Au nord, tout au nord de l’Europe, on trouve un pays insulaire : l’Islande. Destination prisée des vacanciers nature et des randonneurs chevronnés, l’île est aussi connue footballistiquement pour son claping lors de l’Euro 2016 et ses victoires légendaires contre l’Angleterre. Avec une population légèrement inférieure à 400 000 habitants, l’Islande se classe à la 175ème position mondiale, entre Malte et Vanuatu. Pourtant, les Strákarnir okkar se hissent à la 70ème position du classement FIFA. La ferveur des fans et la capacité à s’exporter efficacement en Scandinavie et dans le reste de l’Europe sont deux facteurs clés expliquant ce succès.
En revanche, le championnat national, lui, se positionne à une bien terne 36ème place au classement UEFA, derrière le « voisin » féroïen et le micro-état du Liechtenstein. Un climat difficile, un calendrier inversé et un manque d’investissement global freinent le développement de la Besta Deildin. Espoir dans la brume islandaise : la participation historique du club de Breiðablik à la phase de groupe de la Ligue Conférence la saison passée.
Sur les 12 équipes de première division, seules 3 ne sont pas basées dans la capitale Reykjavik : Íþróttabandalag Akranes (ÍA), Vestri Ísafjördur (Vestri) et Knattspyrnufélag Akureyrar (KA). C’est cette dernière équipe que j’ai le plaisir de suivre aujourd’hui. Club de la deuxième ville du pays (20 000 habitants), et champion islandais en 1989. En quelques chiffres, KA dispose de 25 joueurs dans son effectif dont 3 joueurs étrangers, une moyenne d’âge de 25,7 ans et une valeur globale de 1,93 millions d’euros (Transfermarkt). KA affronte Fram Reykjavík en quart de finale de la coupe d’Islande. Un match à ne pas manquer !
Situé à 100 kilomètres du cercle polaire arctique, le club d’Akureyri et son stade (KA Völlurinn) accueillent donc l’équipe de Fram. Une pelouse synthétique (climat oblige), une seule et unique tribune latérale, mais surtout une vue sur les montagnes font de ce stade une curiosité pas déplaisante pour les yeux !

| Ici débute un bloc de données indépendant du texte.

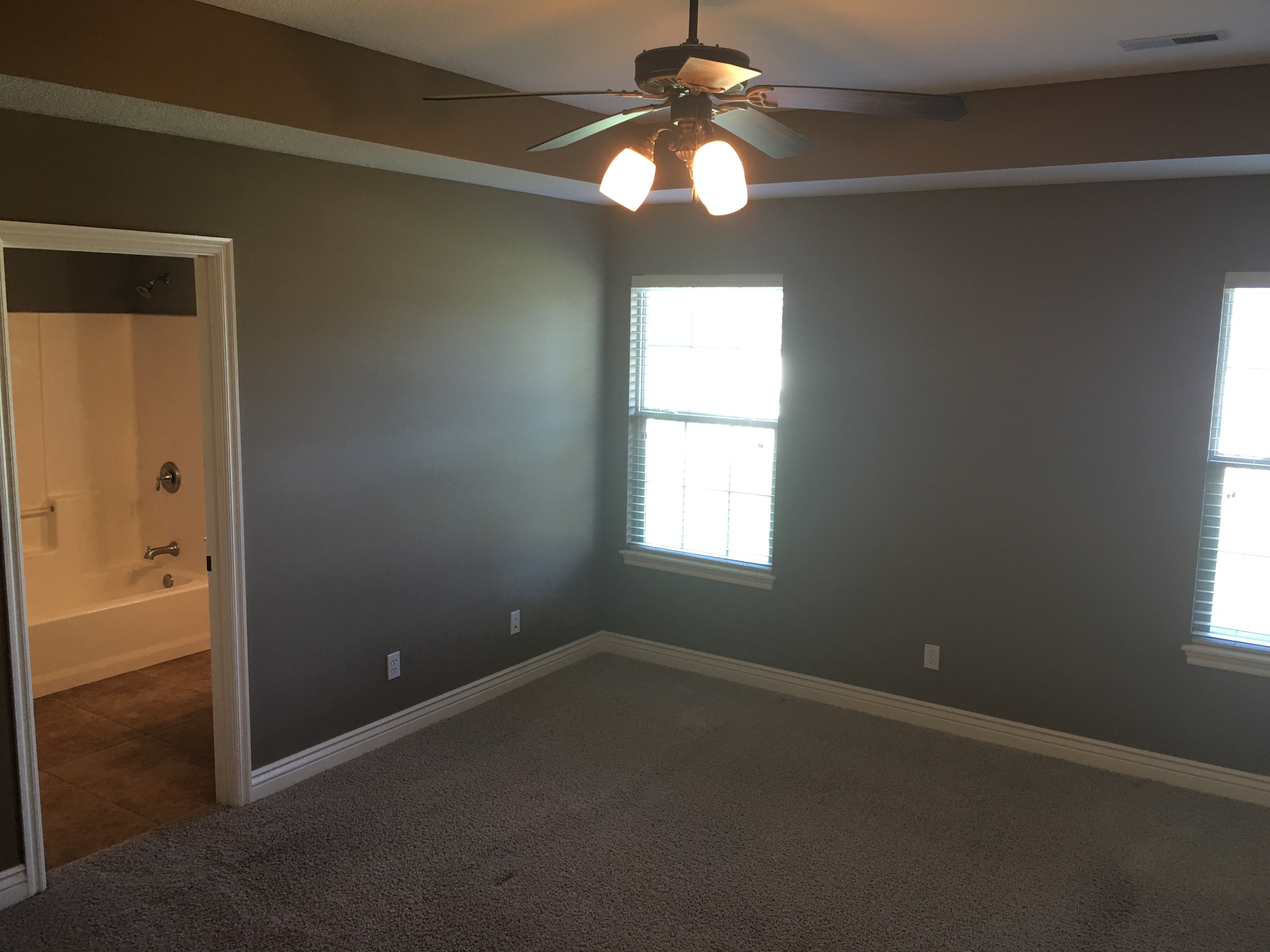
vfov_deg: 48.2
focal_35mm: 29
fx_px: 1064
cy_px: 476
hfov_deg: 61.7
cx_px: 635
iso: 32
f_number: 2.2
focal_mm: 4.15
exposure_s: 1/15
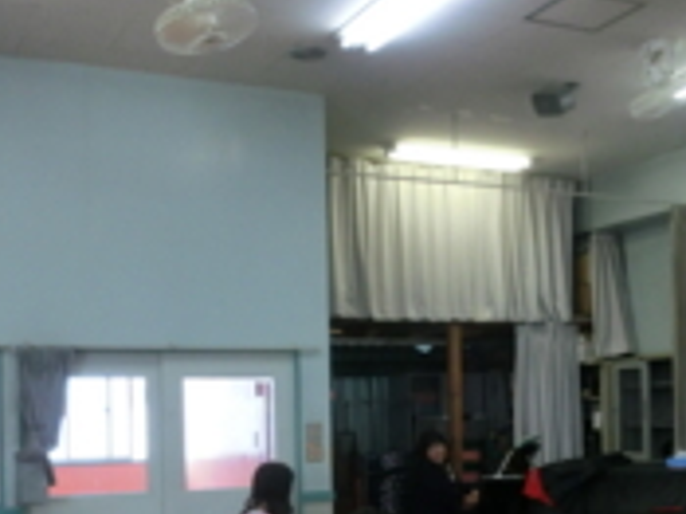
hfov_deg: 34.6
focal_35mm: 55
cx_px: 470
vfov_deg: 26.1
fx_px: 1089
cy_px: 408
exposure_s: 1/125
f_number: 3
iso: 250
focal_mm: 4.24
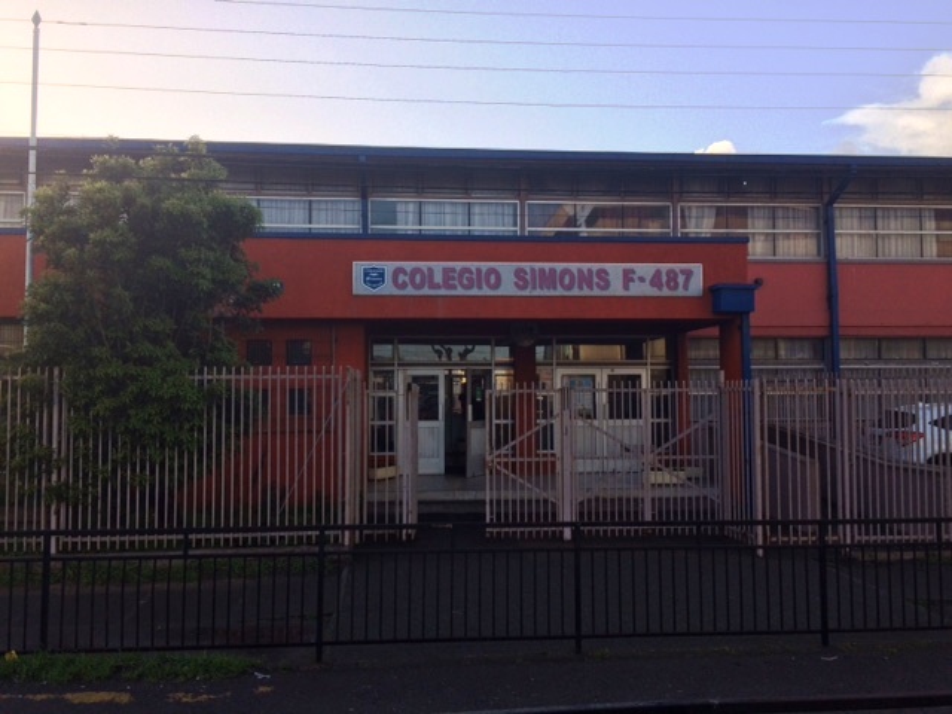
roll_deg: +1.3
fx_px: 798
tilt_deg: +3.8
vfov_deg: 48.2
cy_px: 357
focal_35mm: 29
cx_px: 476
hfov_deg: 61.7
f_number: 2.2
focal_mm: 4.15
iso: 32
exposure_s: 1/672
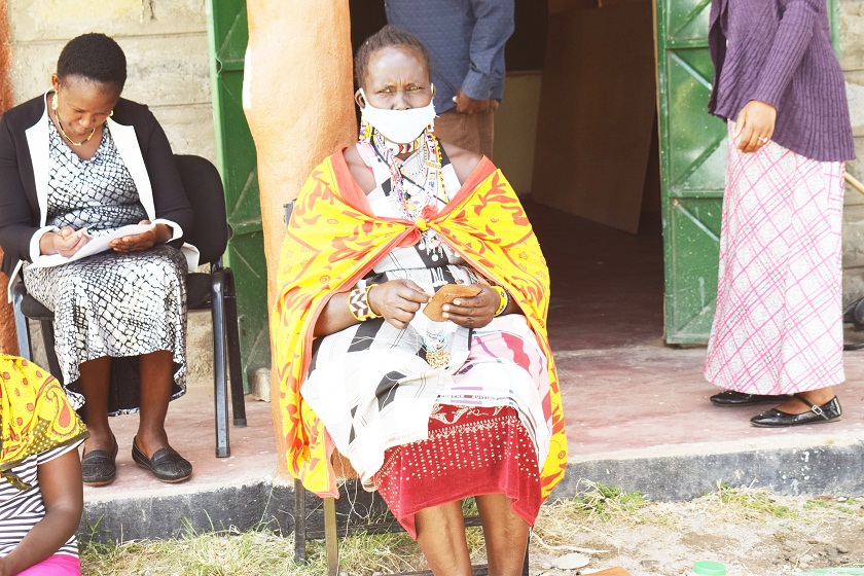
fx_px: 1728
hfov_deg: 28.1
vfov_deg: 18.9
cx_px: 432
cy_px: 288
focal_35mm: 72
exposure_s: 1/250
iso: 400
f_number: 8
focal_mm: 48
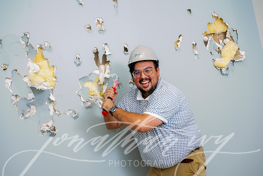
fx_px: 336
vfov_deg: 29.3
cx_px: 132
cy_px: 88
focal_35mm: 46
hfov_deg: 42.7
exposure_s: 1/200
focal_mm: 46
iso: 800
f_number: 5.6
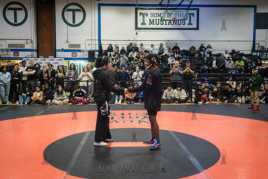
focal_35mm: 36
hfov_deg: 53.6
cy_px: 90
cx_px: 134
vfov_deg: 37.3
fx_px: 265
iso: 6400
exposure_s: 1/400
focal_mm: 35
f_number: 4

Nous sommes le 13 juin 2024 et à 18H00, le coup d’envoi est donné. Sur le terrain, 22 joueurs et 6 nationalités représentées (Islande, Espagne, Angleterre, Brésil, USA et Portugal). Une opposition de style entre les visiteurs, plus techniques, tentant des ressorties de balle propres et créatives et le club local, plus direct avec un jeu en transition efficace. C’est dès la sixième minute du match que le tournant arrive. Quoi de plus simple qu’un but pour KA, qui met les locaux dans les meilleures dispositions. Un avantage en cours, une qualification virtuelle et l’obligation pour Fram de revenir au score. KA prend ensuite le dessus mentalement grâce à un jeu collectif particulièrement bien léché et une confiance bien étonnante pour ceux qui restent sur 2 défaites de rang et pas moins de 8 buts encaissés. Malgré quelques occasions notables, Fram ne reviendra jamais dans le match et KA mettra fin à leurs espoirs par deux fois (78ème et 89ème) portant le score final à 3-0.
Si le niveau de jeu global demeure relativement moyen, certainement équivalent au troisième échelon français (National 1), on trouve pourtant de l’intérêt à voir un tel match. Une tribune remplie pour 550 spectateurs, quelques talents intéressants comme Kyle McLagan, le roc américain, bien malheureux en défense centrale de Fram, Tiago Fernandes, formé au Sporting Portugal et véritable métronome de la même équipe ou encore chez les victorieux du jour, le capitaine et international islandais Ásgeir Sigurgeirsson, son coéquipier, auteur d’un doublé opportuniste Bjarni Adalsteinsson ou encore un certain Rodri.
"Un Rodri peut en cacher un autre"
Quel genre de joueur peut choisir de venir jouer à quelques encablures du cercle polaire arctique ? Prenons l’exemple du milieu défensif espagnol de KA : Rodri. Formé au FC Barcelone, il y joue même un match de Segunda B en 2011/2012. Non retenu par le club catalan, il tente alors de rebondir dans les divisions amateures espagnoles jusqu’en 2014. Cette année-là, il rejoint le modeste club islandais de Sindri. Il n’y restera que quelques mois avant de rejoindre l’élite et le club de Grindavik et enfin 5 années plus tard Akureyri. On retrouve souvent ce profil d’anciens joueurs de clubs européens reconnus, n’ayant su percer dans leurs pays respectifs et qui ont tenté l’expérience islandaise. Être amateur chez soi ou professionnel en Besta deild, beaucoup ont choisi avec succès de rejoindre l’Islande, avec succès. Claping de fin pour un match à part.